Requirement 1: In the Miss Frankie article below, which record label issued "I Need a Good Man Bad" b/w "I Can't Be Worried Long" in 1927?
Requirement 2: Using the Miss Frankie article below, explain in one to three sentences what support it gives for the view that the recordings were probably by Jane Howard.

Quoted text:
======
- Also known as: Jane Howard, Lizzie Miles
- Genres: Classic female blues
- Occupation: Singer
- Instrument: Vocals
- Years active: 1920s
- Labels: Grey Gull, Banner, Domino, Regal, Victor, Conqueror

= Miss Frankie =

American blues singer who recorded in 1926 and 1927

Miss Frankie was an American classic female blues singer. She recorded eight sides in 1926 and 1927.

Speculation still persists as to the real identity of the recording artist. Nothing is known of her life outside of the recording studio.

==Career==
The first four songs known to have been recorded, billed as by Miss Frankie, were "I Need a Good Man Bad", "I Can't Be Worried Long", recorded in December 1926; plus "You Can't Guess How Good It Is ('Till You Try It for Yourself)", and "Those Creeping Sneaking Blues", which had been recorded in May that year. It has been suggested that "I Need a Good Man Bad" and "I Can't Be Worried Long", are two tracks that the pianist Eubie Blake probably played accompaniment on. "I Need a Good Man Bad" b/w "I Can't Be Worried Long" was issued in 1927 on the Boston-based Grey Gull Records (7021). It is this output that is referred to in the publication, All Music Guide to the Blues: The Definitive Guide to the Blues.

They were all included on the compilation album Female Blues Singers Vol 6 E/F/G 1922 - 1928, issued by Document Records originally in 1997, and later on CD in March 2009 (DOC5510). Three of the tracks (excluding "Those Creeping Sneaking Blues") were also included on the various artists album, The Roots of Billie Holiday - Ladies Sing the Blues of The 1920s (2008).

It is thought, although not proven, that the recordings were probably by Jane Howard. One publication suggested that 'Miss Frankie' was a pseudonym used by Jane Howard on recordings for Banner, Domino and Regal record labels. AllMusic stated "Jane Howard probably being the same person as Miss Frankie". Another source proffered that the later accompanist to Miss Frankie [Jane Howard] was Happy Holmes, with Banner issuing three titles and Victor Records another two. It was not unusual at the time for songs to appear on more than one record label.
======
Raw data:
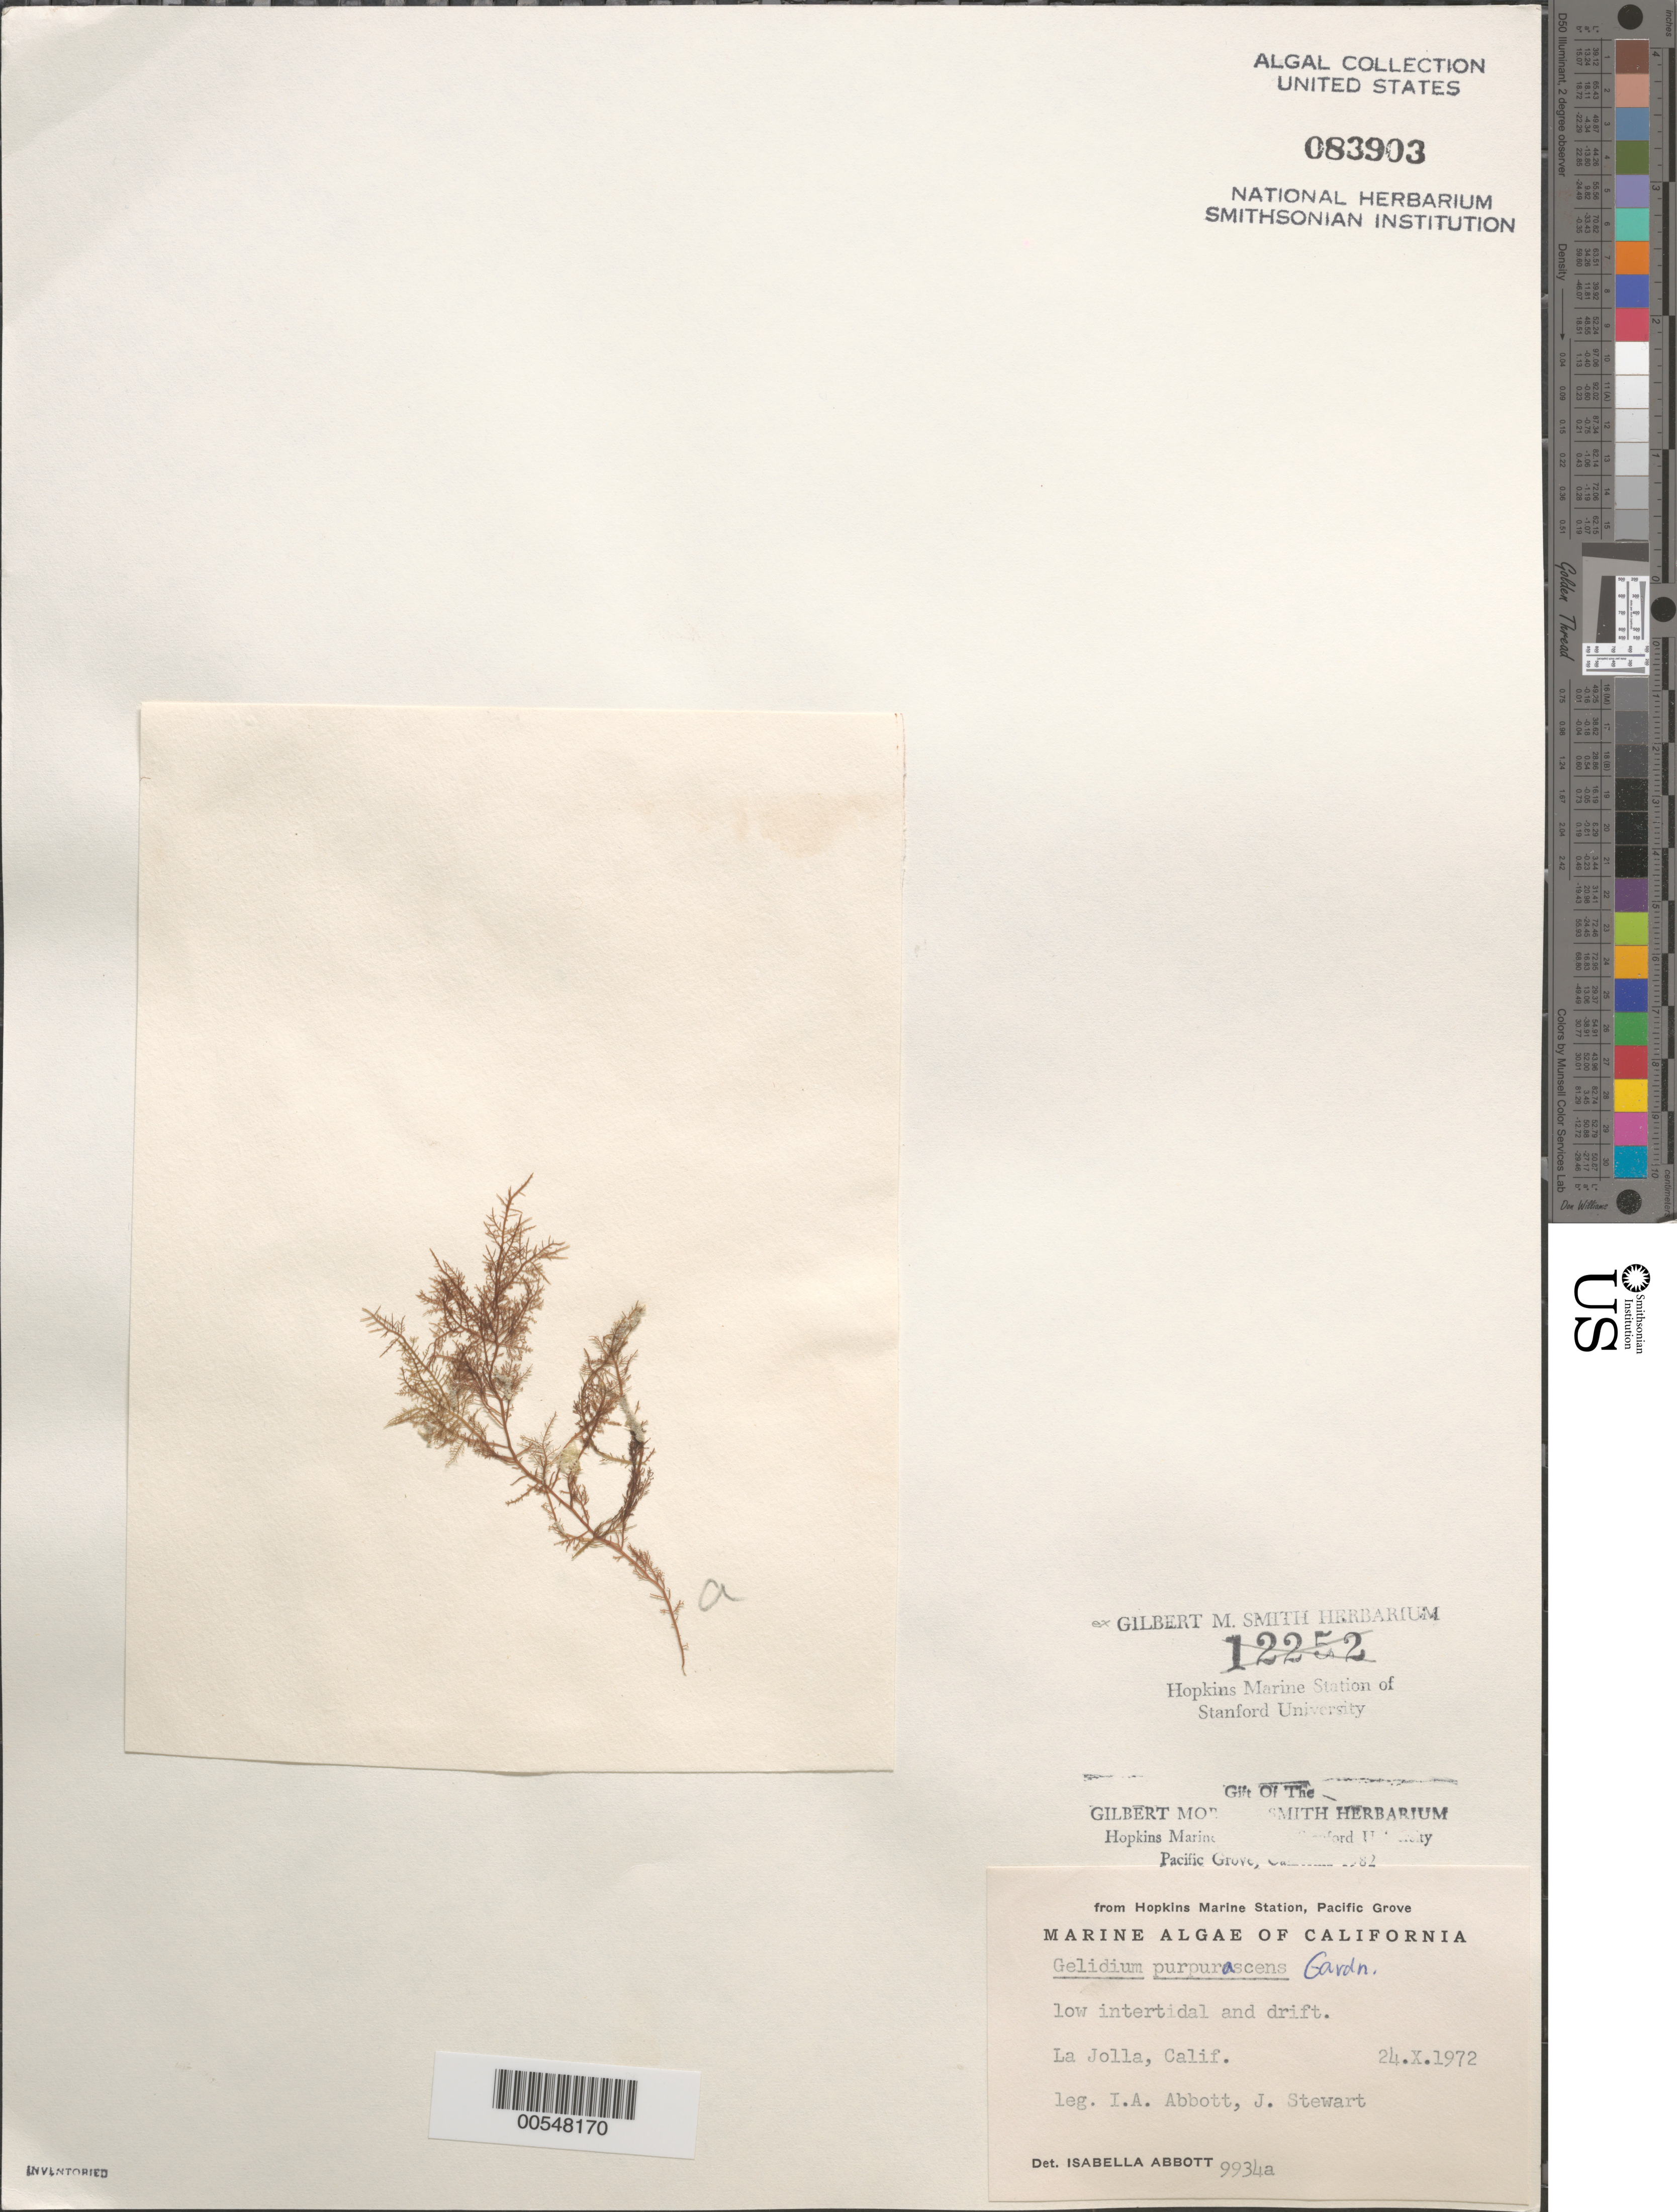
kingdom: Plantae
======
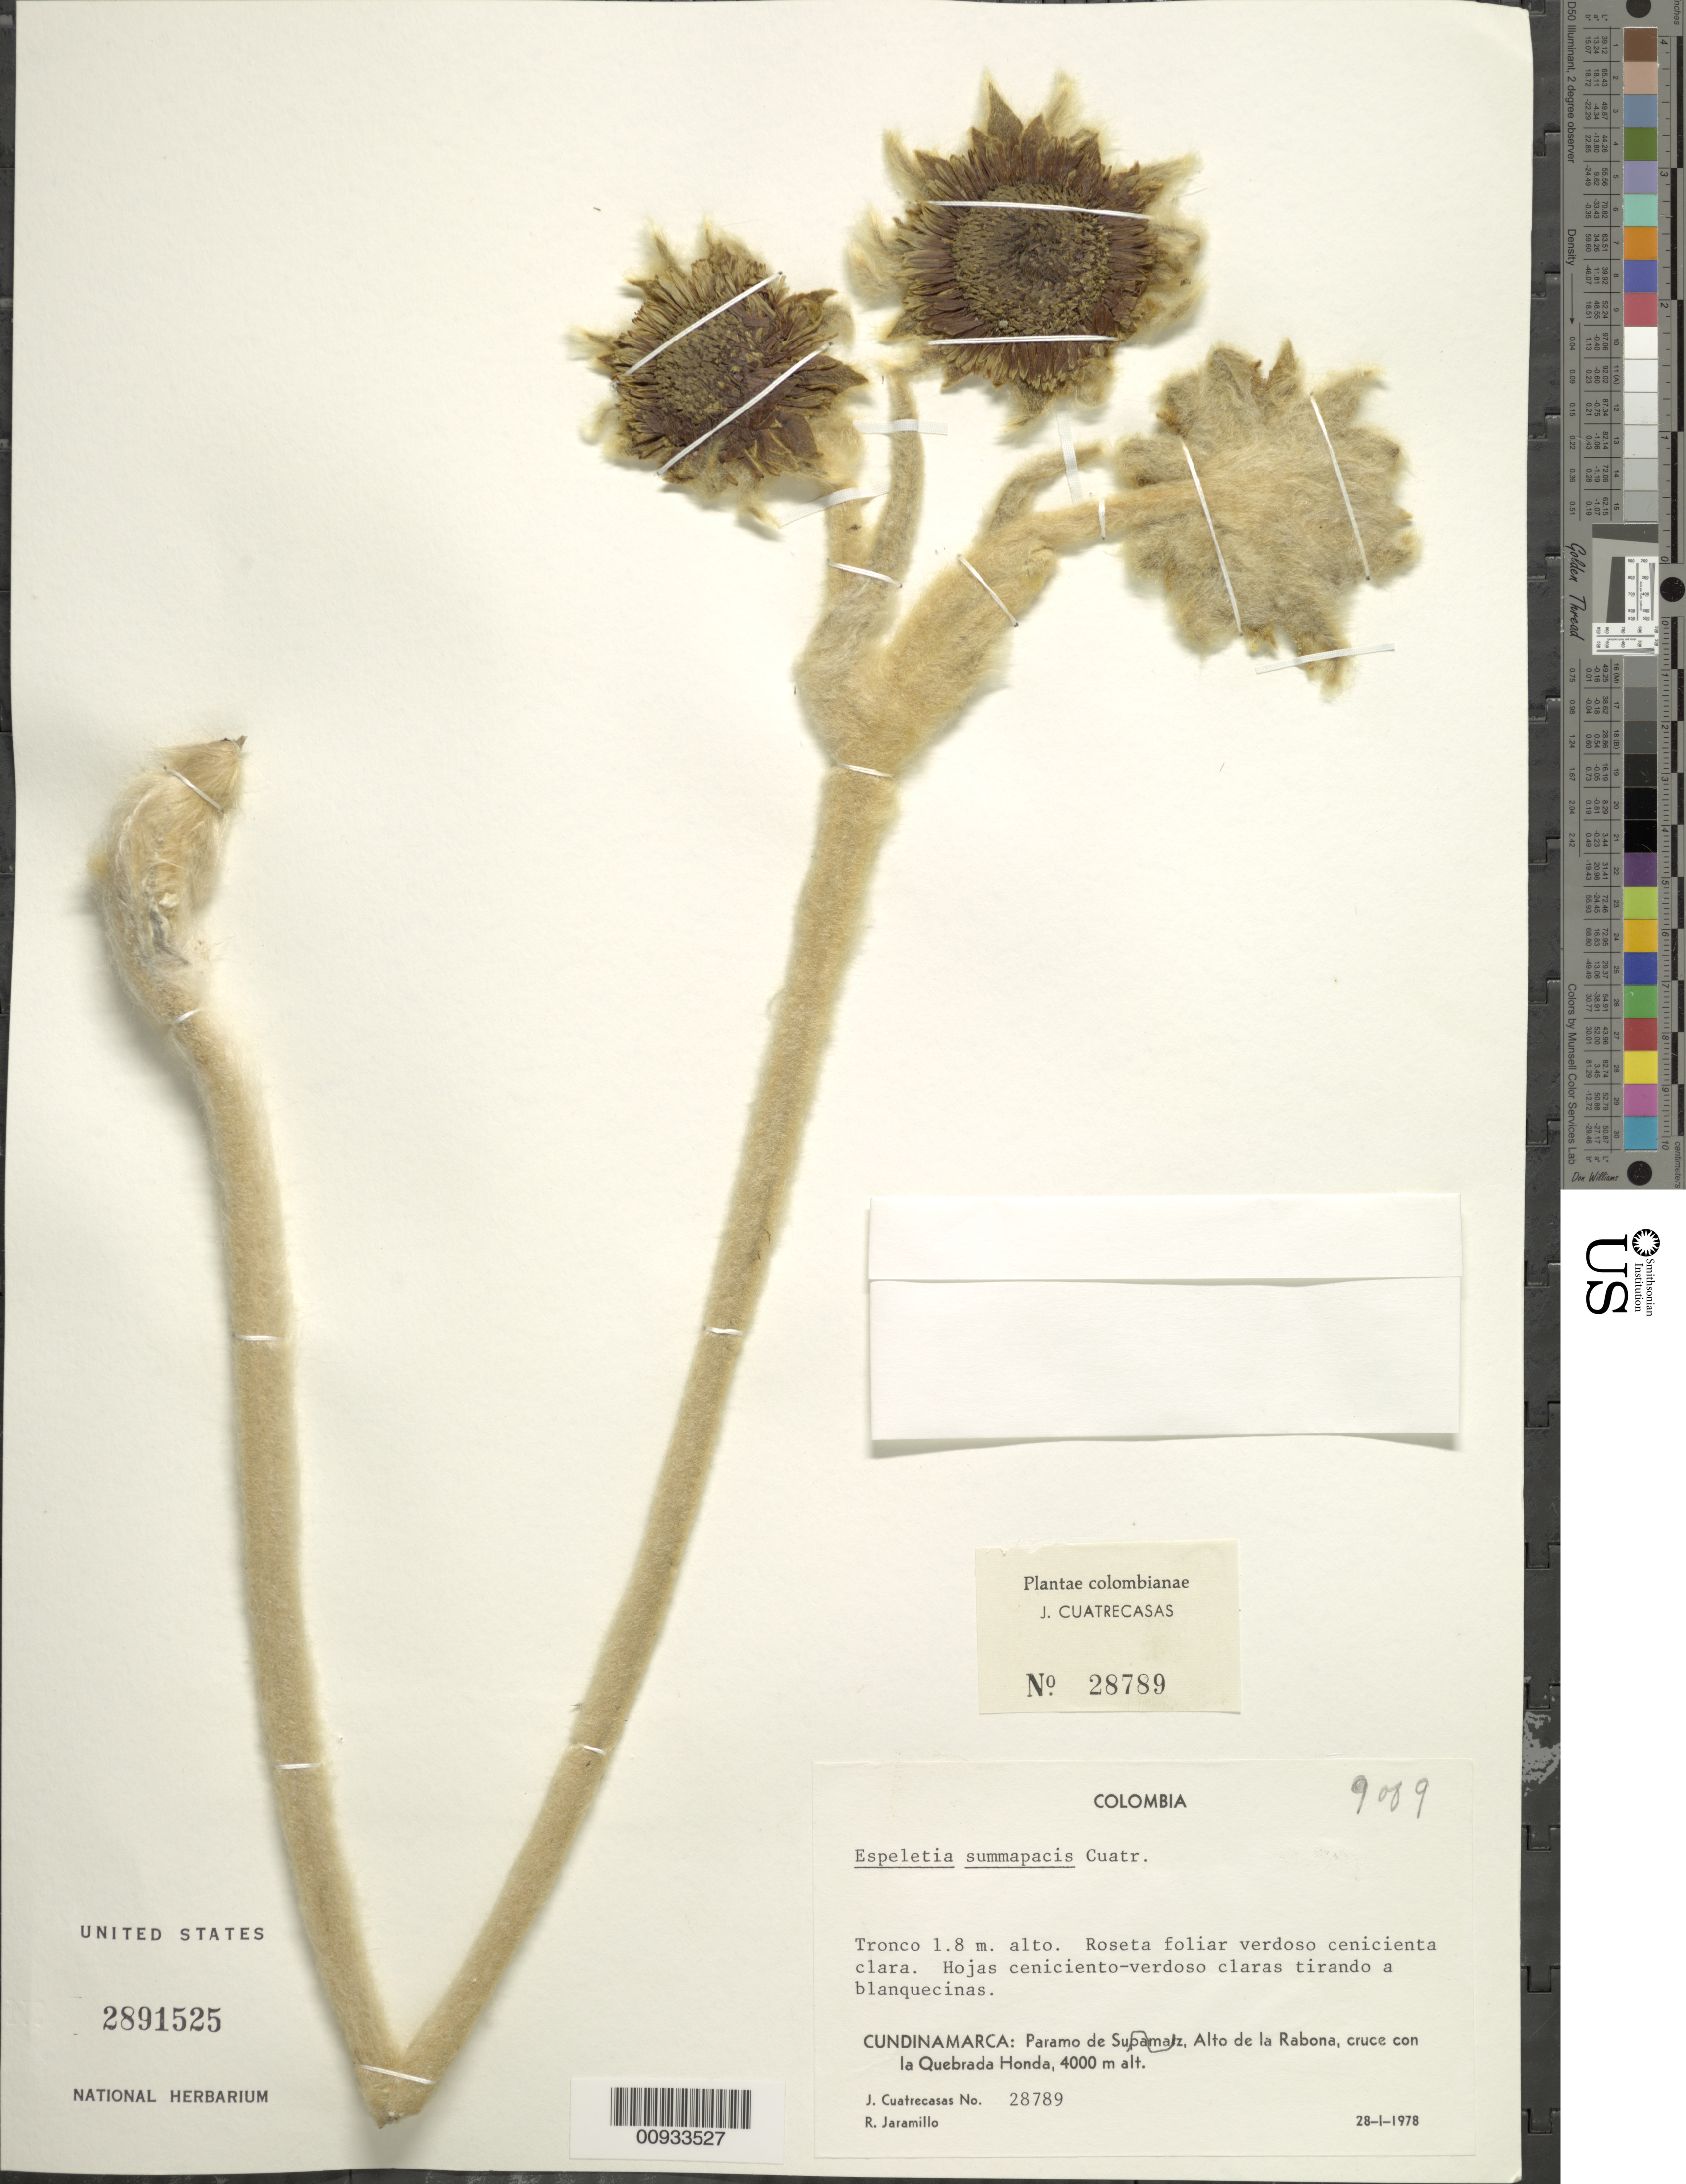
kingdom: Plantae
======
Complete response 1: The Boston-based Grey Gull Records issued it, as catalog number 7021.

Complete response 2: One publication suggested that "Miss Frankie" was a pseudonym Jane Howard used on recordings for the Banner, Domino and Regal labels. AllMusic stated that Jane Howard was probably the same person as Miss Frankie. The article adds that this link has not been proven.